The death of the Romanian poet Adrian Păunescu, known for his literary support for the former communist dictatorship, is reopening many questions regarding who will be in or out the "national pantheon" of the recent history of this Eastern European country and who will decide the value. In the last hours, the national media praised the value of this poet and "activist for the national cause", and politicians of all colours sent official messages of condolences. Shortly, Păunescu was one of the creators of the club, "Cenaclul Flacăra"/The Flame, using the context of the 60-70s for create emulation among the youth on the side of the party. Late 80s, he used to animate these meetings - with a program of folk shows, poetry clubs - with direct interventions on TV from stadiums across the country. Practically, the old generation of Romanian folk singers - still popular for a generation now in its 60s, but also among some younger hippies, is paying a tribute to Păunescu, as one of their promoter and financial supporter. In these shows, registered on vinyl and listened religiously during communism and thereafter, he was extensively reciting his poetry, with long praised hymns to the dictatorial family and was talking and talking. A close friend to the so-called heir of the Ceausescus, the son Nicu, he was taking part to various parties reserved for the new generation of Communist nomenclature.
His increased popularity, and some scandals he was involved - a rape accusation, an accident while driving drunk - worried the old generation of apparatchik and he slightly acquired a status of "dissident". He limited his public appearances in a review bearing the name of his club, devoting an impressive number of pages to his poetry and various nationalist-populist views, and introduced to a Romanian public opinion lacking basic sanitation and medication various "healers" and alternative medicine "experts".
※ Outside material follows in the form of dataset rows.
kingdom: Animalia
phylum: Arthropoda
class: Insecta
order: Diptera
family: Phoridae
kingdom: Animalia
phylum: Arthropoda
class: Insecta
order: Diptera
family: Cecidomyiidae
In the first days after the fall of communism he attempted to found refuge to the US Embassy in Bucharest, but was held hostage for a short while by the "revolutionary" mobs. Then, in the front of the free cameras of the national TV he declared with the same emphasis used to recite his poetry: "I was a pig".
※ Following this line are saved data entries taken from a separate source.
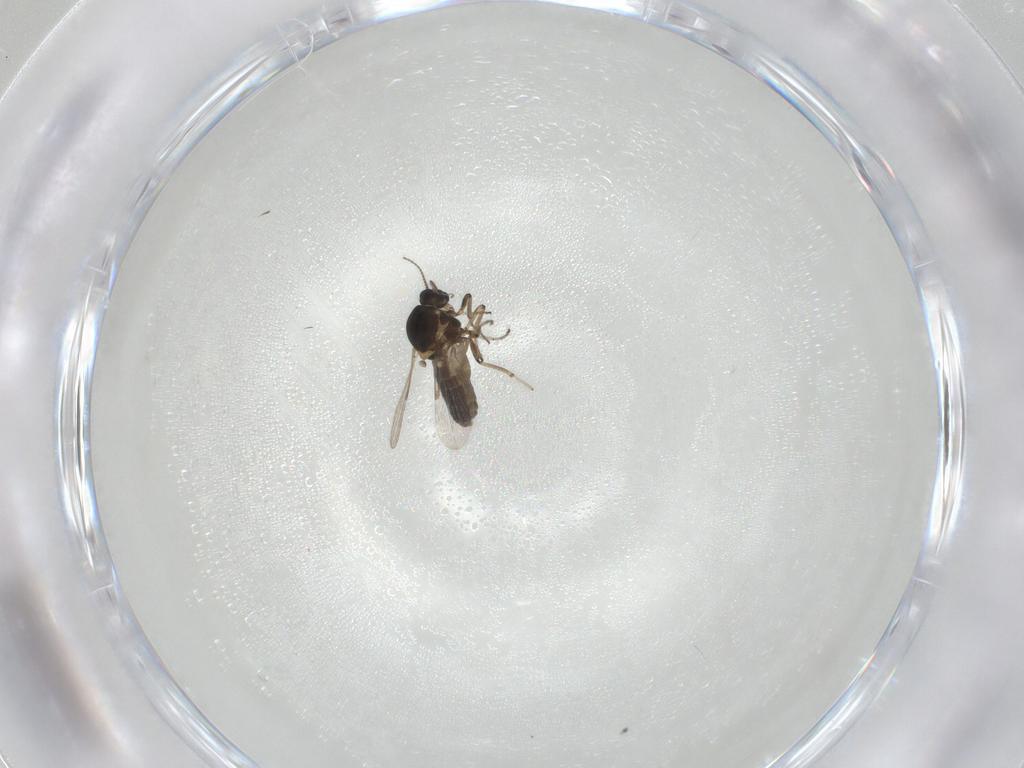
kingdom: Animalia
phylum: Arthropoda
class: Insecta
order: Diptera
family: Ceratopogonidae
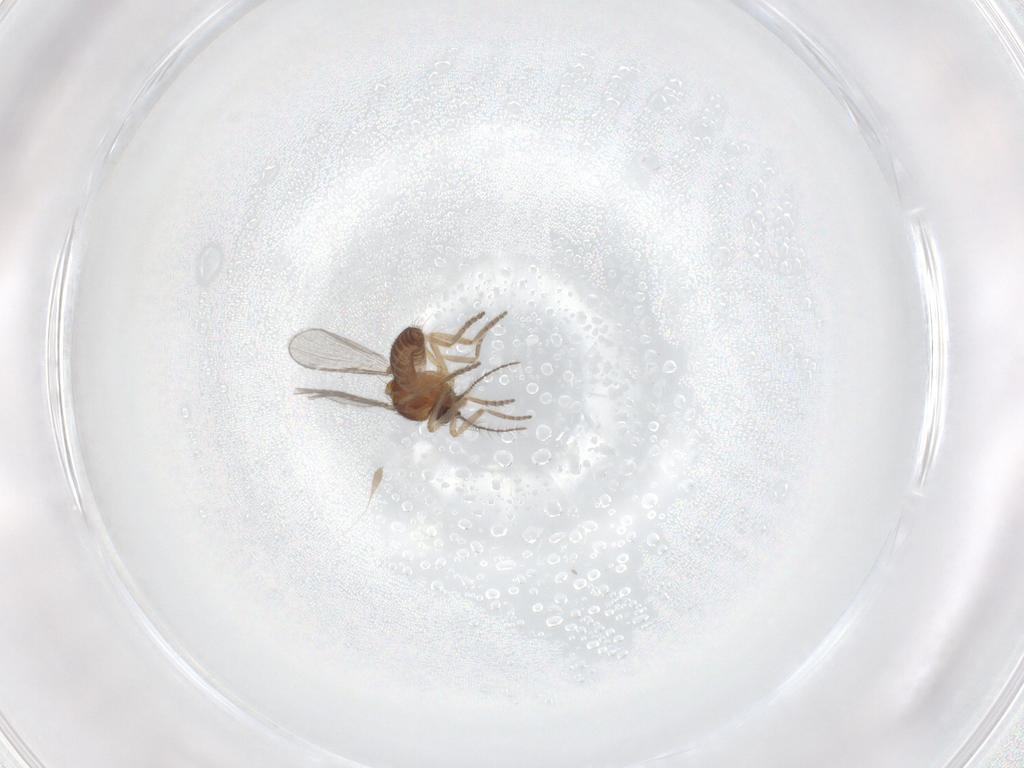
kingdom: Animalia
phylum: Arthropoda
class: Insecta
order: Diptera
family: Ceratopogonidae
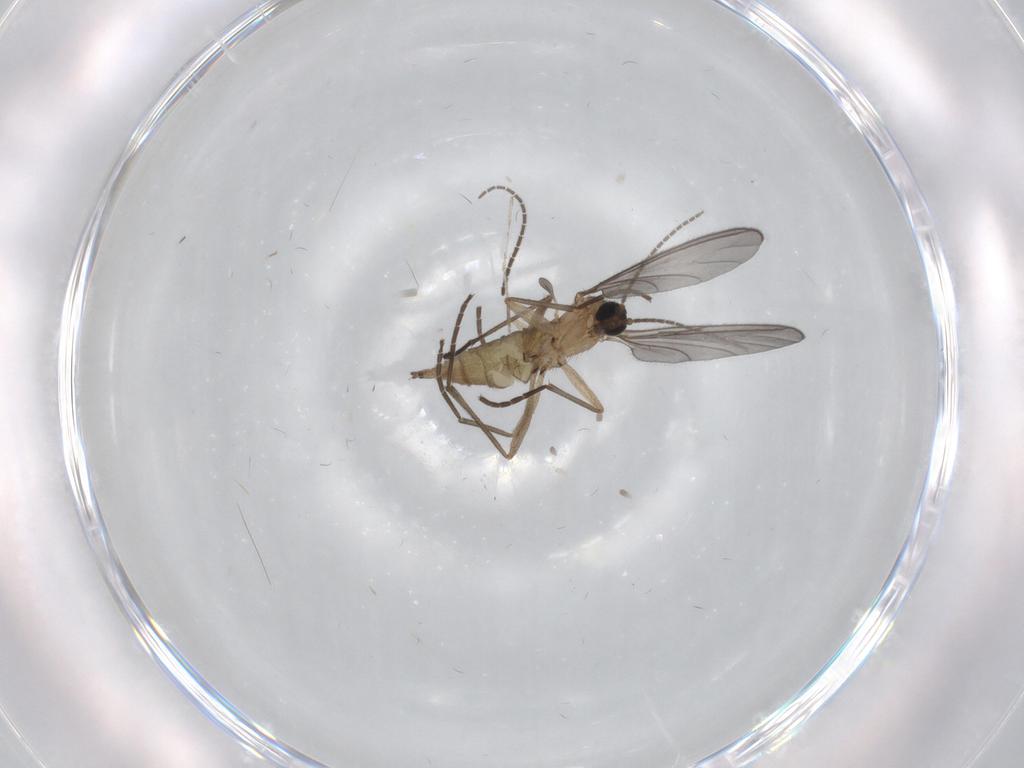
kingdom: Animalia
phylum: Arthropoda
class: Insecta
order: Diptera
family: Sciaridae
His political and public career continued smoothly in the next decades: he was several times MP and representative of the country to the Council of Europe, from the part of social-democratic party and for the nationalist-extreme party Greater Romania. He hosted several shows and was a frequent presence on private and national TV stations, with opinions regarding (national) culture, history, relations between Romanian and Hungarian minorities, (national) literature.
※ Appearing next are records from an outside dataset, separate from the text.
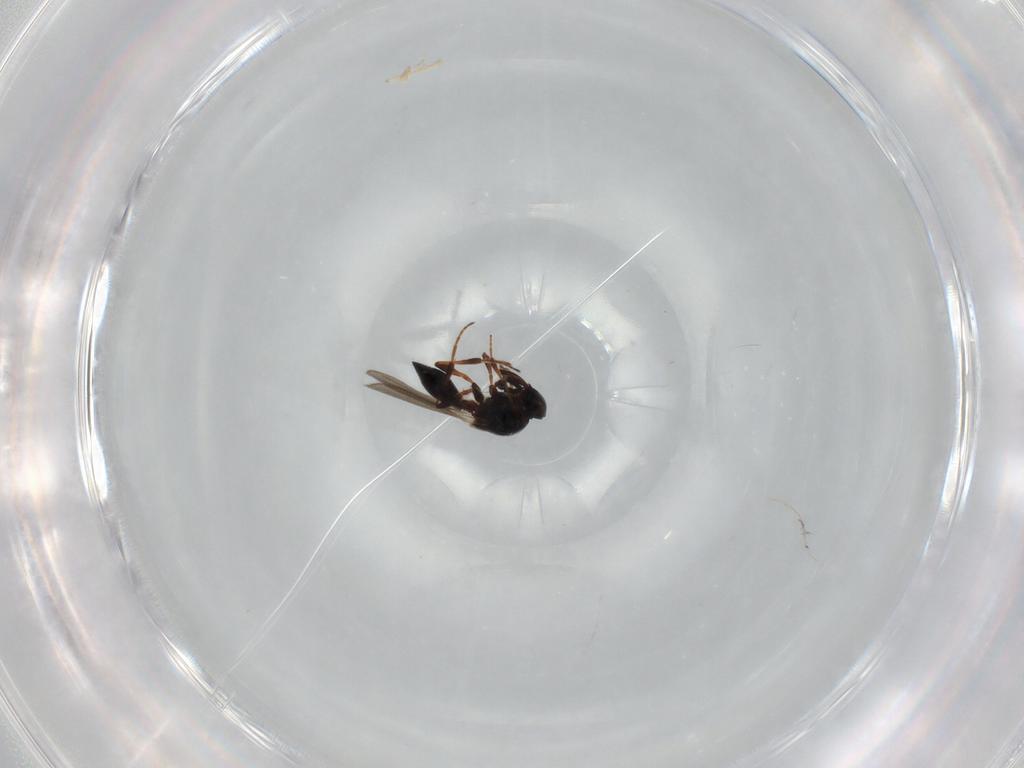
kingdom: Animalia
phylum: Arthropoda
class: Insecta
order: Hymenoptera
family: Platygastridae
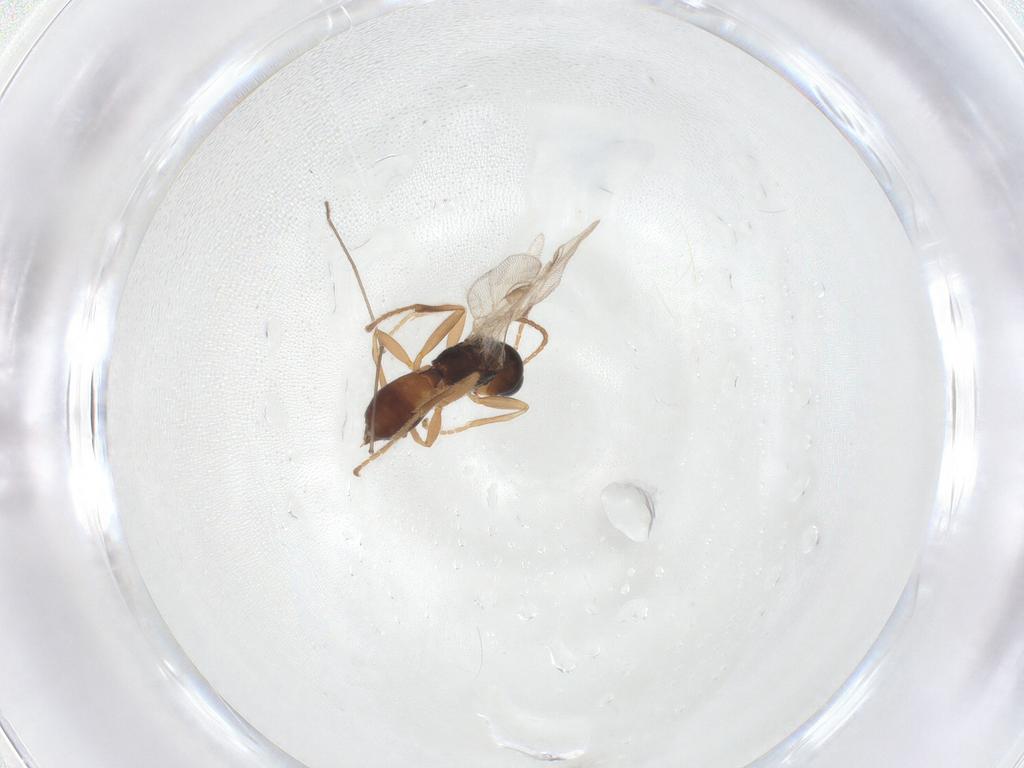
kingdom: Animalia
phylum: Arthropoda
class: Insecta
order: Hymenoptera
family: Braconidae
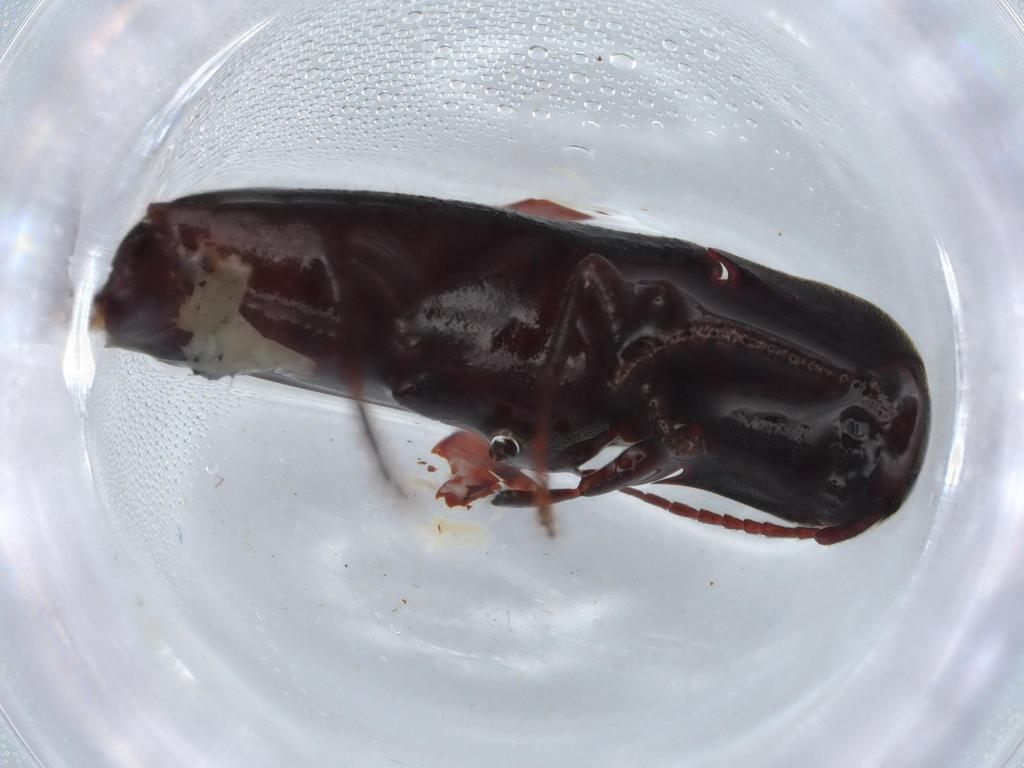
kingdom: Animalia
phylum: Arthropoda
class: Insecta
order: Coleoptera
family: Eucnemidae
His sources were the protocronist and national-communist values, sharing perspectives without connections with the European present and values assumed by this country. His poetry was very rich in volume, but with a lot of versifications and improvisations.
The current Romania media lament - with some isolated critical perspectives though - is a testimony of the problematic process of changing mentalities. Death is a natural phenomenon and we don't need to become heroes for fighting against human oblivion and to project ideal past only for being able to survive a precarious present.